Pero Ronnie era distinta. Al llegar a la adolescencia, había empezado a hablar de que algún día quería irse a un lugar donde hubiera más posibilidades y los edificios se alzasen hasta el cielo. «Algún lugar donde no esté atrapada en el rancho si no quiero».

Entonces Cole había pensado que aquello no eran más que palabras o, al menos, había esperado que así fuera.

Hasta que había comenzado a hablar de ello más y más. Soñaba con ir a la universidad, hacerse con ese trozo de papel que demostrara que se había licenciado y le permitiera «ser alguien».

Como si no fuera ya lo bastante buena.

Había sido por esa época cuando habían empezado a discutir. Habían sido peleas de verdad y no simples diferencias de opinión sobre quién tenía el caballo más rápido, que era él, o quién montaba mejor, que era ella.

Ronnie quería que Cole se fuese con ella. Quería que también él fuese a la universidad y se convirtiera en alguien, como si no fuese a ser nadie sin tener una licenciatura de cuatro años.

Pero lo único que quería Cole era ser ranchero como su padre y ella no quería pasarse la vida en un rancho. No quería ser la esposa de un ranchero y, desde luego, no quería vivir y morir en Redemption sin «dejar huella» en el mundo, algo cuyo significado nunca había entendido bien Cole.

Después de la discusión que habían tenido esa noche en el lago y, sobre todo, después de la manera en que se habían reconciliado, Cole había creído que el problema había quedado completamente zanjado para siempre.

A su favor.

Pero evidentemente se había equivocado al creer tal cosa, pues al despertar por la mañana en el lago, no encontró a Ronnie acurrucada junto a él como cuando se habían quedado dormidos.

No la encontró por ninguna parte.

Lo primero que pensó era que podía haberle pasado algo, así que reunió el valor necesario y fue a su casa con la esperanza de encontrarla allí.

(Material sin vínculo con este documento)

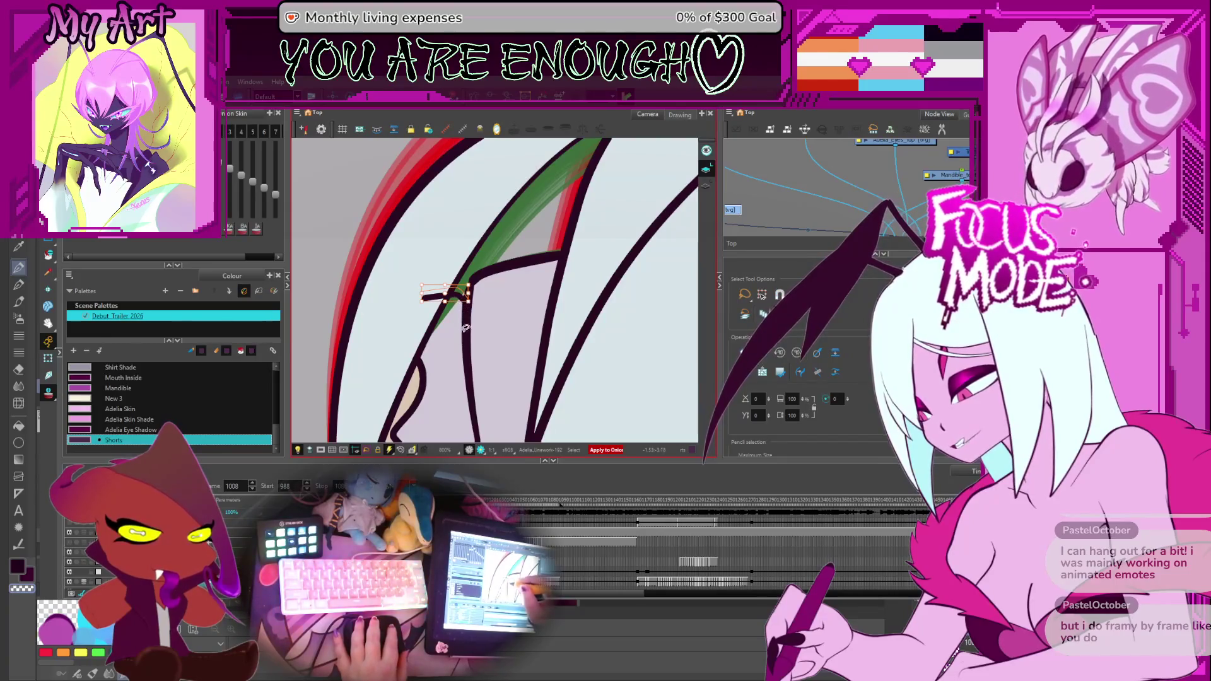
{"action": "key", "text": "comma"}
{"action": "key", "text": "comma"}
{"action": "key", "text": "comma"}
{"action": "key", "text": "comma"}
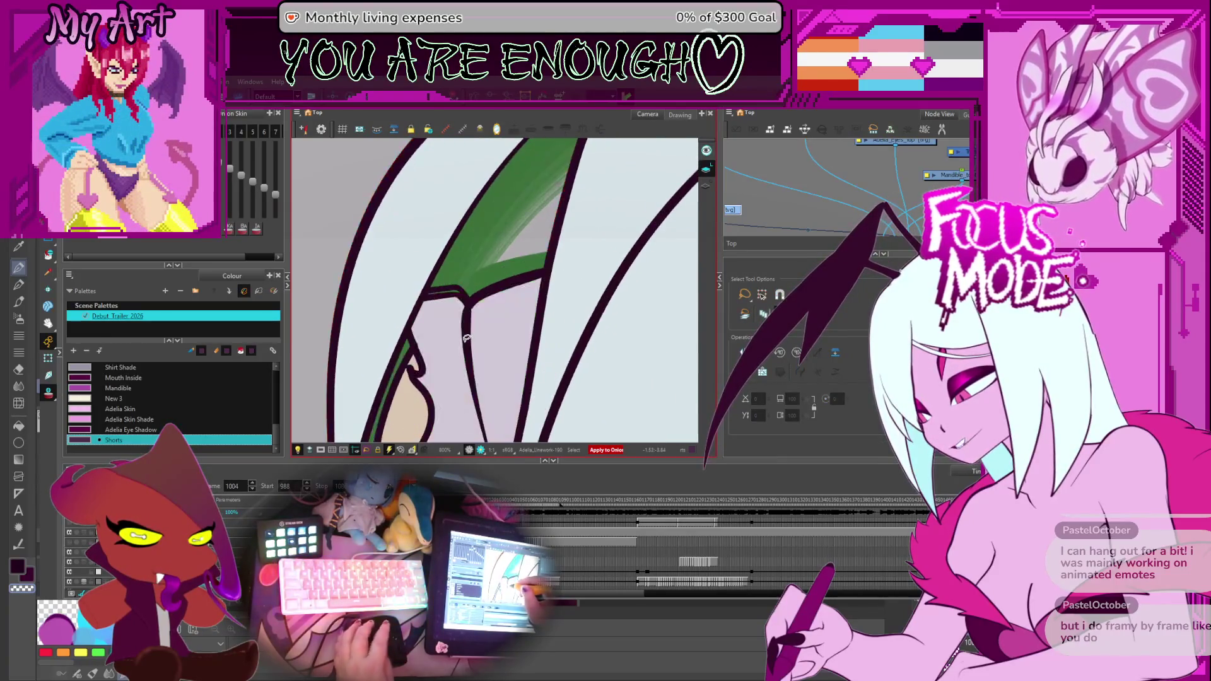
{"action": "key", "text": "period"}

Preguntó por ella a su padre, que se quedó mirándolo durante unos segundos que se le hicieron eternos tras los que le dijo que acababa de marcharse. Su hermano la había llevado al pueblo de al lado, desde donde tomaría un tren que la llevaría a Great Falls. Allí había un aeropuerto, aviones que la alejarían de allí. Y de él.

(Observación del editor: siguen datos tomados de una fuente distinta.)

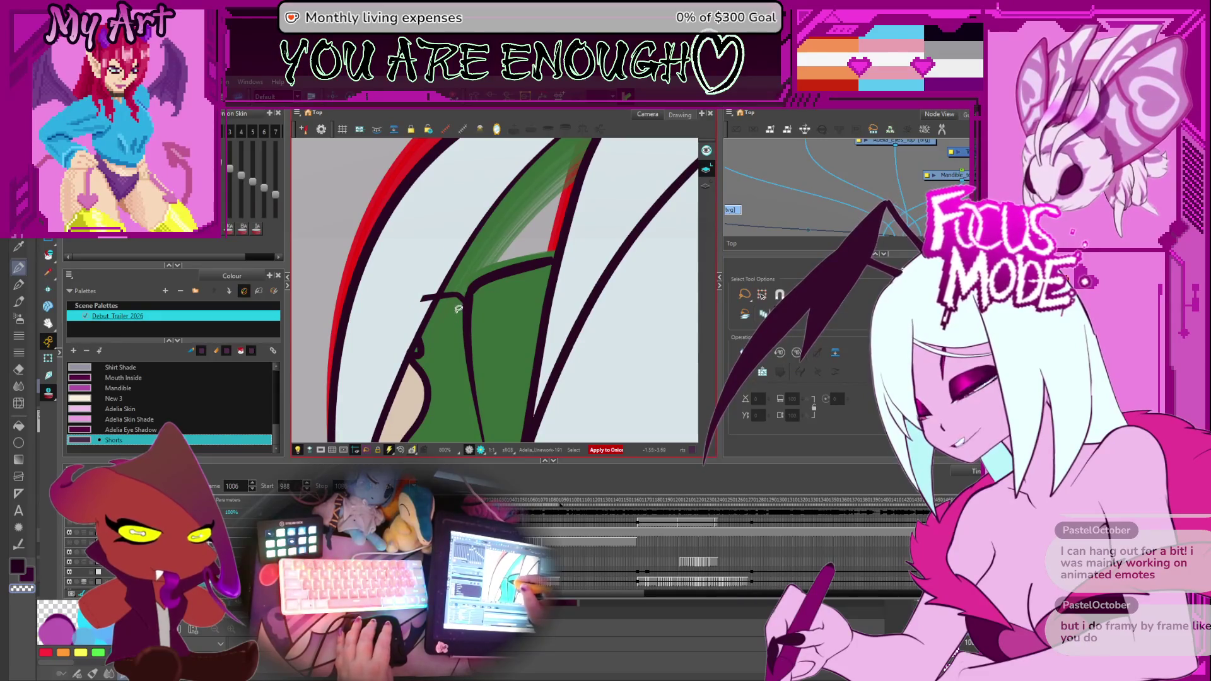
{"action": "key", "text": "ctrl+z"}
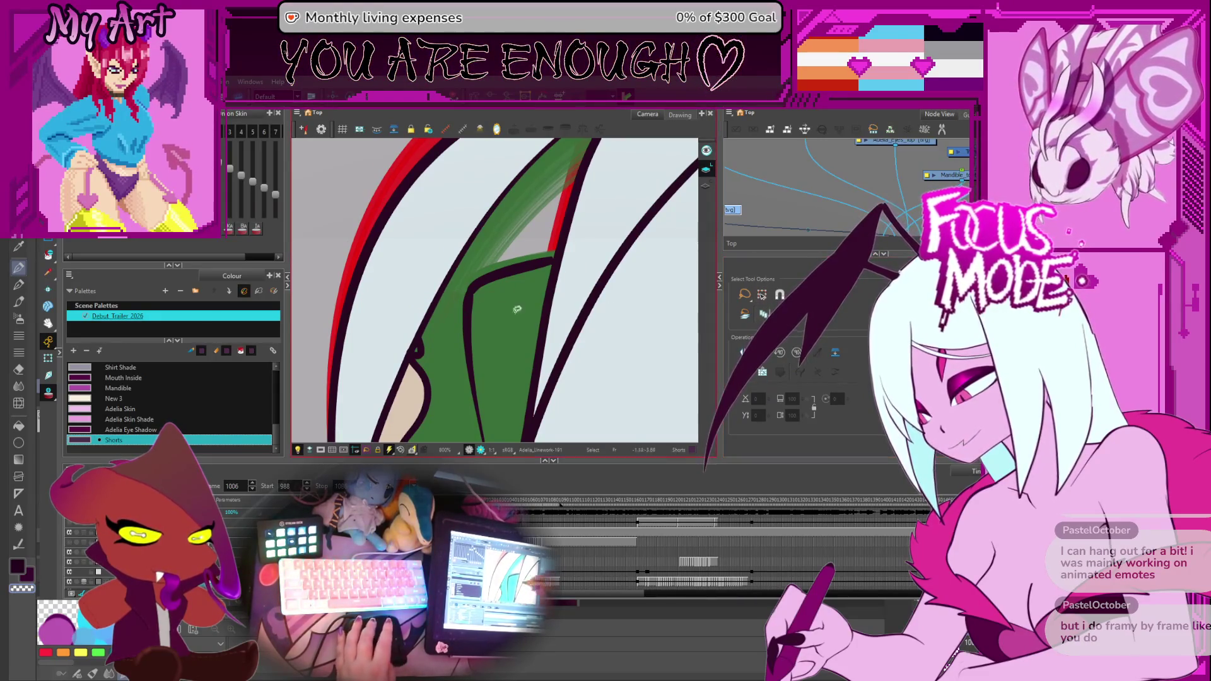
{"action": "key", "text": "alt+i"}
Compare frame 1006 with its neighbours, ending on frame 1007 with the view rotated onto the wing.
{"action": "key", "text": "comma"}
{"action": "key", "text": "comma"}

El recuerdo de todo aquello volvía a hacerle sentir la misma punzada en el corazón que había sentido aquella horrible mañana.

–Oye, sheriff, ¿vas a estar toda la mañana ahí sentado sin hacer nada?

Cole miró hacia atrás y vio a Wally Perkins sacando la cabeza por la ventanilla de su camioneta. No parecía muy contento con que el sheriff se hubiese detenido de pronto, impidiéndole el paso.

Cole pensó que también podía adelantarle, pero seguramente no era lo más adecuado, teniendo en cuenta que él era el representante de la ley.

–Perdona, Wally. Me he despistado, pensando –se disculpó Cole antes de ponerse en marcha para aparcar en el primer sitio que encontró, que fue frente al edificio siguiente, a solo unos metros de la tienda de comida para animales.

Después de parar el motor, se quedó un poco más allí sentado.

Si tenía un poco de sentido común, volvería a poner en marcha el motor y se iría a la oficina a realizar el informe mensual que debía entregar cada treinta días. Era una labor tediosa porque tenía muy poco que contar, pues los delitos de un pueblo de tres mil habitantes se limitaban a unas cuantas alteraciones del orden público y poco más.

Bien era cierto que hacía dos semanas había habido un terrible accidente de tráfico en el que se habían visto implicados Amos McCloud y su hijo Wayne, con un camionero de fuera del pueblo. Pero eso no era un delito, no como esos que aparecían en las noticias. Según había demostrado la investigación que había llevado a cabo, la culpa había sido del mal tiempo y de unos frenos en mal estado, que habían hecho derrapar al camión. Amos no había podido parar su camioneta a tiempo pero, por suerte para Wayne y para él, Cole se encontraba muy cerca y había podido sacarlos a los dos de la camioneta. De no haber estado él allí, no habría quedado nada de ellos. Le había costado especialmente sacar a Wayne del amasijo de metal en que se había convertido la parte delantera de la camioneta, pero lo había logrado solo unos segundos antes de que todo explotara.

No había muerto nadie en el lugar del accidente, pero aún no podían estar tranquilos. El camionero y Amos habían salido bastante bien parados, aunque Wayne había sido trasladado inconsciente al hospital.

Allí seguía aún.

¿Sería por eso por lo que estaba Ronnie allí?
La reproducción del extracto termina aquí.